Yudisium MPLK 2021: 69 Lulusan Siap Jadi Penggerak Pertanian Lahan Kering
Kupang, 16 September 2021 - Jurusan Manajemen Pertanian Lahan Kering (MPLK) Politeknik Pertanian Negeri Kupang akan melaksanakan Yudisium Lulusan Tahun 2021 pada Jumat, 16 September 2021. Sebanyak 69 mahasiswa dinyatakan lulus dan berhak menyandang gelar akademik dalam acara yang menjadi puncak perjalanan akademik mereka.
Komposisi Lulusan yang Beragam
Para lulusan menunjukkan komposisi yang beragam dan lintas-keahlian: 33 orang menyelesaikan program Sarjana Terapan Pertanian (STr.P.) dari Program Studi Penyuluhan Pertanian Lahan Kering, 14 orang meraih gelar Ahli Madya Pertanian (AMd.P) dari Program Studi Manajemen Pertanian Lahan Kering, dan 22 orang memperoleh gelar Ahli Madya (AMd.P) dari Program Studi Manajemen Agribisnis, mencerminkan keseimbangan antara kapasitas penyuluhan, manajemen lahan kering, dan kompetensi agribisnis.
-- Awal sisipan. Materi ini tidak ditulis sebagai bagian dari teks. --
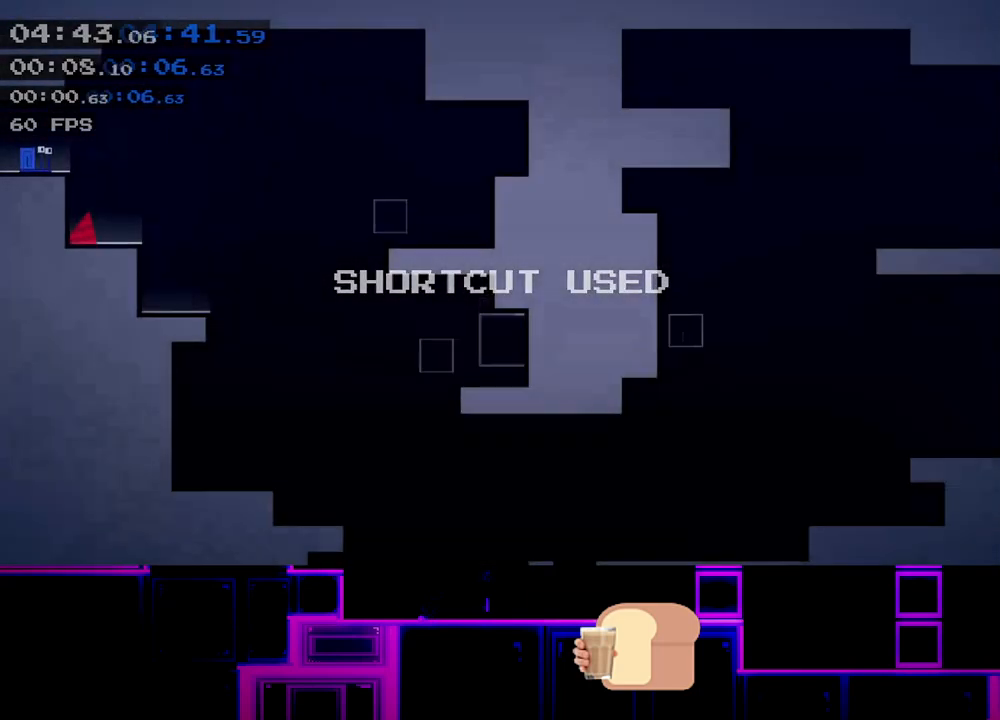
{"keys": ["right"], "events": []}
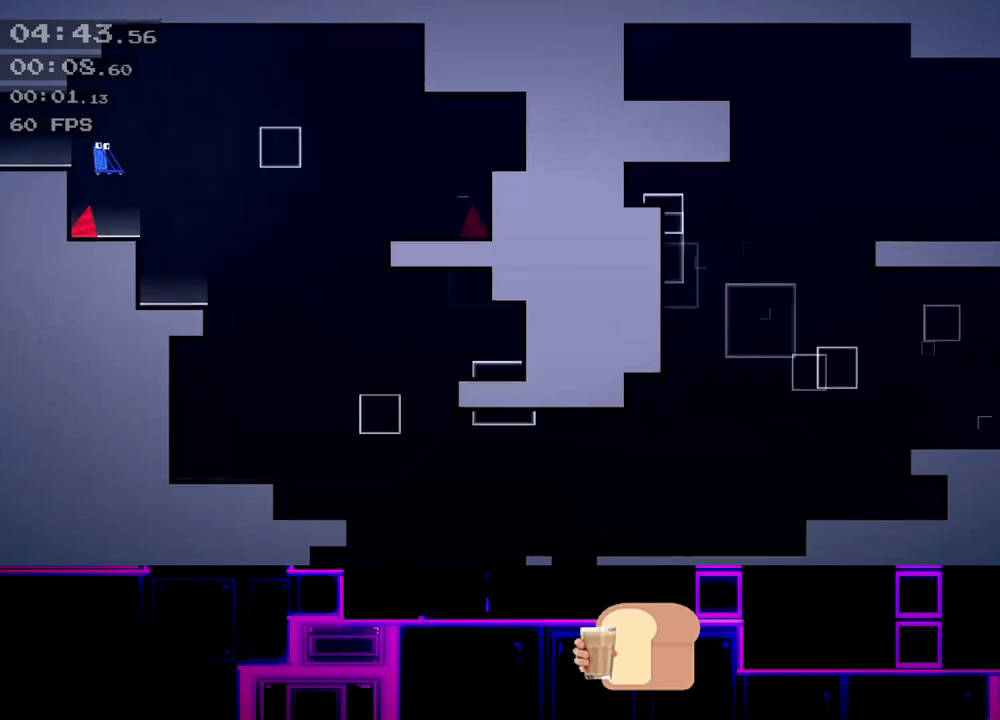
{"keys": ["right"], "events": []}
Penyempurnaan Kompetensi di Masa Pandemi
Proses yudisium ini menjadi bukti ketangguhan dunia pendidikan dalam menghadapi tantangan pandemi COVID-19. Selama masa studi, para lulusan tidak hanya dibekali dengan teori-teori akademik, tetapi juga kemampuan praktikal yang disesuaikan dengan kebutuhan pembangunan pertanian di lahan kering.
Kontribusi untuk Pembangunan Pertanian NTT
Ke-69 lulusan ini diharapkan dapat menjadi agent of change dalam memajukan sektor pertanian di Nusa Tenggara Timur. Dengan kompetensi yang dimiliki, mereka dipersiapkan untuk terjun langsung dalam pengelolaan lahan kering secara berkelanjutan, pengembangan agribisnis, dan penyuluhan pertanian kepada masyarakat.
Momen Penting Perjalanan Akademik
Yudisium tidak hanya menjadi penanda berakhirnya masa studi, tetapi juga awal dari peran baru para lulusan dalam mengaplikasikan ilmu yang telah diperoleh. Semoga keberhasilan ini menjadi inspirasi bagi generasi berikutnya untuk turut berkontribusi dalam pembangunan pertanian di daerah.
Selamat dan sukses untuk 69 lulusan MPLK 2021! Semoga menjadi profesional yang kompeten dan berkontribusi nyata bagi kemajuan pertanian NTT.